The Coding agent manages coding tasks by generating code, executing it, and integrating the outputs back into the reasoning task. This separation allows the LLM to maintain focus on reasoning without direct coding disruptions, promoting task efficiency and coherence.

Experimental Evaluation

Solving Expert-Level Problems

Agentic Reasoning demonstrated superior performance in benchmark tasks, achieving new state-of-the-art results on the GPQA dataset by effectively utilizing integrated reasoning tools.

The method also excelled on the GAIA benchmark, outperforming many proprietary models. A case study in medical decision-making illustrated its capability in automating complex analytical tasks like determining optimal $FiO_2$ and PEEP for clinical decisions.

Figure 2: Case study on a complex medical decision-making problem.

Deep Research Tasks

Through extensive evaluation on article generation based on the FreshWiki dataset, Agentic Reasoning produced superior performance against established search-enhanced reasoning models, demonstrating the efficacy of structured tool integration in long-form content generation.

Analysis

Agentic Reasoning's success is largely attributed to its adaptive integration of web-search and memory tools, with the Mind-Map agent playing a crucial role in maintaining logical consistency over extended reasoning. The effectiveness was validated in strategic game assessments, such as Werewolf, showcasing enhanced deductive reasoning.

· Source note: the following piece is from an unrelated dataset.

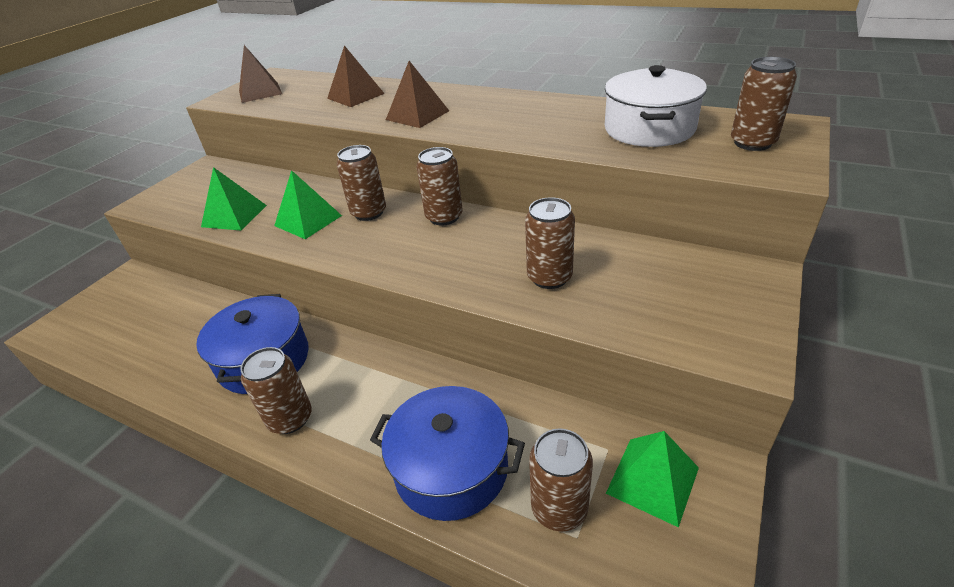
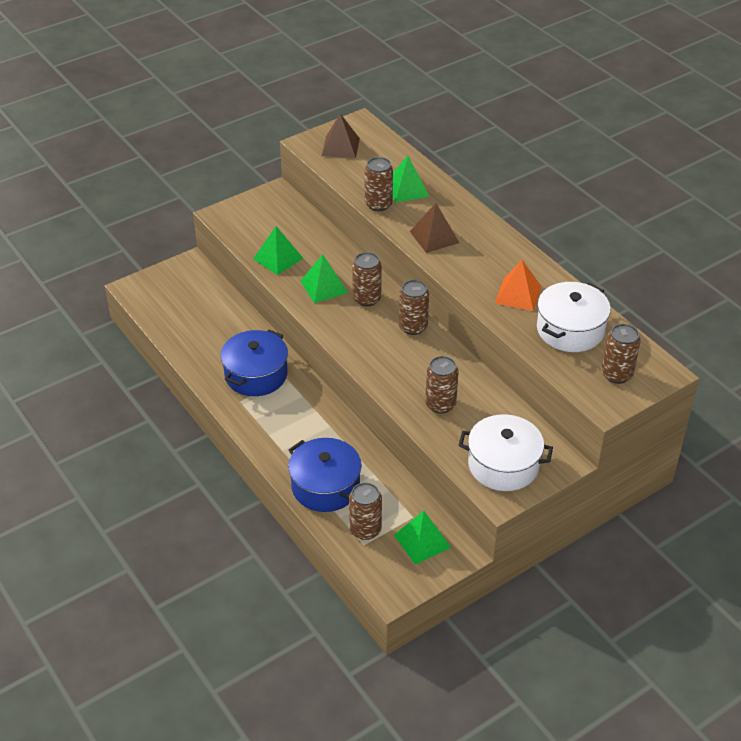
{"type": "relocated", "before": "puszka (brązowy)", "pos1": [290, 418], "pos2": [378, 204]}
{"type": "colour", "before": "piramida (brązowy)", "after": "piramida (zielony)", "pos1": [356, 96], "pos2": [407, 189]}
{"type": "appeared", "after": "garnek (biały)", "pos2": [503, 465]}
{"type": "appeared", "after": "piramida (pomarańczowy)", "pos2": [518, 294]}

Figure 3: The ablation study examines the impact of different tools in reasoning. Green ones represent external toolboxes, red ones are combinations of our proposed tools. The blue line is the overall performance of the base reasoning model.

Conclusion

Agentic Reasoning provides a highly effective framework for enhancing the reasoning abilities of LLMs, especially in complex problem-solving scenarios. By successfully integrating structured memory and external tools, the approach not only achieves state-of-the-art results but also opens up new avenues for more nuanced task executions. Future work will explore additional task-specific tool integrations to further advance reasoning capabilities in complex, dynamic environments.